Effect of drugs affecting microtubular assembly on microtubules, phospholipid synthesis and physiological indices (signalling, growth, motility and phagocytosis) in Tetrahymena pyriformis.

Structural changes of microtubules, incorporation of radioactively labelled components into phospholipids, cell motility, growth and phagocytosis were studied under the effect of four drugs affecting microtubular assembly: colchicine, nocodazole, vinblastine and taxol. Although the first three agents influence microtubules in the direction of depolymerization and the fourth stabilizes them, their effects on the structure of microtubules cannot be explained by this.
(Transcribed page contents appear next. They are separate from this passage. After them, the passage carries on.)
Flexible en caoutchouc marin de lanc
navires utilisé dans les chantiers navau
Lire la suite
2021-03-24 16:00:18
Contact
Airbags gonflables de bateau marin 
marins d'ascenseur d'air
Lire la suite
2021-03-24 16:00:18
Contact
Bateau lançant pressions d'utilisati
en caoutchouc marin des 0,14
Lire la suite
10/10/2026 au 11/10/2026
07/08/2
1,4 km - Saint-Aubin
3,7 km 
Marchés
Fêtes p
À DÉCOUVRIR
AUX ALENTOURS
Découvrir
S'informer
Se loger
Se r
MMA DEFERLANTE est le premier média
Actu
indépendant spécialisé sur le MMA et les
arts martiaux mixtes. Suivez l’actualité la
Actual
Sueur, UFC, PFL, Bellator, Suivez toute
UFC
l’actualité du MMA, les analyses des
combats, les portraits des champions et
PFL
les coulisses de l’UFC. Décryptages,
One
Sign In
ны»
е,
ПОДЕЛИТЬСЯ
Using confocal microscopy after an acetylated anti-tubulin label, in nocodazole- and colchicine-treated cells, the basal body cages disappear and longitudinal microtubules (LM) became thinner without changing transversal microtubules (TM). After taxol treatment LM also became thinner, however TM disappeared. Under the effect of vinblastine TM became thinner, without influencing LM. These drugs influence the incorporation of components ([(3)H]-serine, [(3)H]-palmitic acid and (32)P) into phospholipids, however their effect is equivocal and cannot be consequently coupled with the effect on the microtubules. Nocodazole, vinblastine and taxol significantly reduced the cell's motility, however colchicine did so to a lesser degree. Vinblastine and nocodazole totally inhibited, and taxol significantly decreased cell growth, while colchicine in a lower concentration increased the multiplication of cells. Phagocytosis was not significantly influenced after 1 min, but after 5 min all the agents studied (except colchicine) significantly inhibited phagocytosis. After 15 and 30 min each molecule caused highly significant inhibition. The experiments demonstrate that drugs affecting microtubular assembly dynamics influence differently the diverse (longitudinal, transversal etc.) microtubular systems of Tetrahymena and also differently influence microtubule-dependent physiological processes. The latter are more dependent on microtubular dynamics than are changes in phospholipid signalling.